I wouldn't want to go early, I don't think its a good move. It puts a lot of pressure on a young person who will not be able to fully fit in socially. It would be embarrassing to not be able to go out with everybody else because you can't get in bars and clubs.
I think if you are mature you are more likely to be able to hit the ground running when you get to uni. In first year people are at different stages of development, both on the practical side (cooking, washing, dealing with 'situations' like landlord issues without relying on parents to sort it out) and on the emotional side (being able to cope with homesickness, being robust enough to deal with relationship setbacks). A problem some uni students have is they can end up academically underachieving because other problems take over their lives.
Probably the biggest risk is relationship fallout. For some young people university is a time of having their first real proper relationship (or maybe they got in that relationship before uni and it ends at uni) and so its the first time they have to deal with serious heartbreak. Also some students get to university and struggle with rejection: they see their peers getting coupled up and they hoped they would have these experiences but nothing happens and they get no interest from people they like: this can hit their self esteem.
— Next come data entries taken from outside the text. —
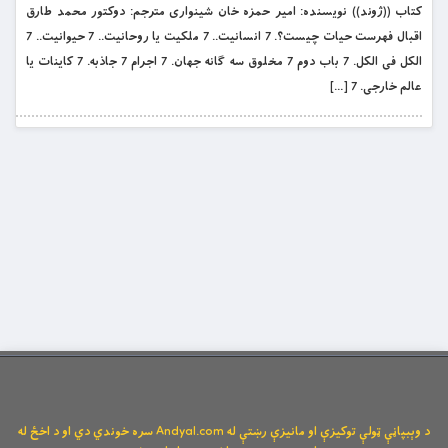
کتاب ((ژوند)) نویسنده: امیر حمزه خان شینواری مترجم: دوکتور محمد طارق
اقبال فهرست حیات چيست؟. 7 انسانيت.. 7 ملکيت يا روحانيت.. 7 حيوانيت.. 7
الکل فی الکل. 7 باب دوم 7 مخلوق سه گانه جهان. 7 اجرام 7 جاذبه. 7 کاينات يا
عالم خارجی. 7 […]
د وېبپاڼې ټولې توکیزې او مانیزې رښتې له Andyal.com سره خوندي دي او د اخځ له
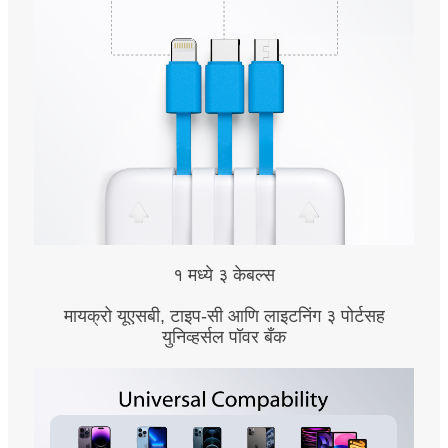
१ मध्ये ३ केबल्स
मायक्रो यूएसबी, टाइप-सी आणि लाइटनिंग ३ पोर्टसह
युनिव्हर्सल पॉवर बँक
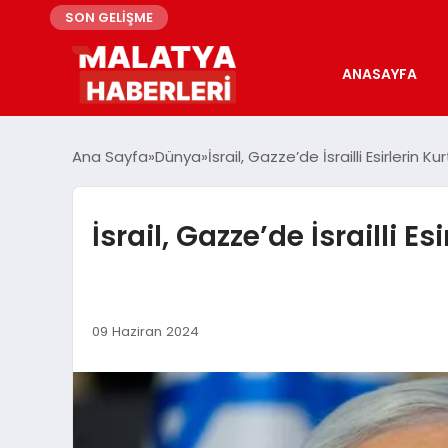
SON GELİŞME
ANASAYFA
Ana Sayfa
Dünya
İsrail, Gazze’de İsrailli Esirlerin
İsrail, Gazze’de İsrailli 
09 Haziran 2024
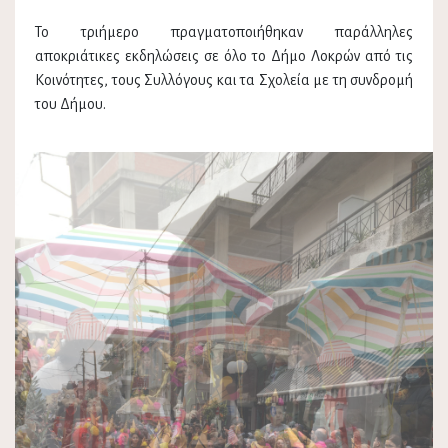
Το τριήμερο πραγματοποιήθηκαν παράλληλες
αποκριάτικες εκδηλώσεις σε όλο το Δήμο Λοκρών από τις
Κοινότητες, τους Συλλόγους και τα Σχολεία με τη συνδρομή
του Δήμου.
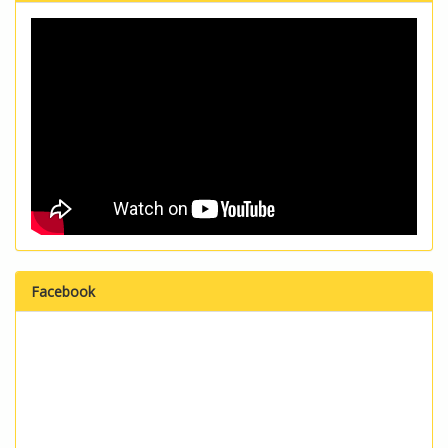
Facebook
At the opposite end of the spectrum, some students get to university and find they are popular and that becomes a distraction, as in the whole battle of self-discipline between studying and partying, its a lot harder to avoid partying if you have a credible expectation you are going to get lots of attention and end up with someone at the end of the night.
Being a bit older doesn't remove all the above problems but it means you are more likely to be able to deal with it.
If you go as a mature student you can still fit in with others socially but you have to remember that people will have different expectations of you, even the younger ones. There was a 25 year old at our uni who was notorious for a) not turning up to half his lectures and b) continuously going on about how he was 'shattered' by a relationship break up with an 18 year old he'd met there. Whilst this would have been accepted as normal from an 18 year old, people did wonder on the first one, why he had bothered giving up a job to go to uni if he didn't care about the work and also being the lovelorn romantic with a broken heart might have sounded cute for an 18 year old guy but people did think a 25 year old should have been able to handle it better.
As a mature student you have to try and avoid the impression that you are like the kid that stayed down a couple of years at school for being slow: if you are mid 20s and showing the life experience development of an 18 year old then it looks a bit weak. If you are mid 20s and able to take charge of and manage situations then you can get on well with the younger ones because they will look to you as a responsible figure that can sort things out and that works in the social dynamic.
The final thing to be wary of if you are a mature student is the relationship side. At unis there are loads of relationships of different ages and you will find things like a late 20s/early 30s PhD student seeing an undergraduate aged 21/22 etc. However if you are a mature student male and you are continually hitting on fresher females it is going to look odd and get people talking, if you are hot and generally successful with these younger girls it will be seen as sleazy, if you are not successful and just trying it on with younger girls and getting rejected then you will become a laughing stock, sorry.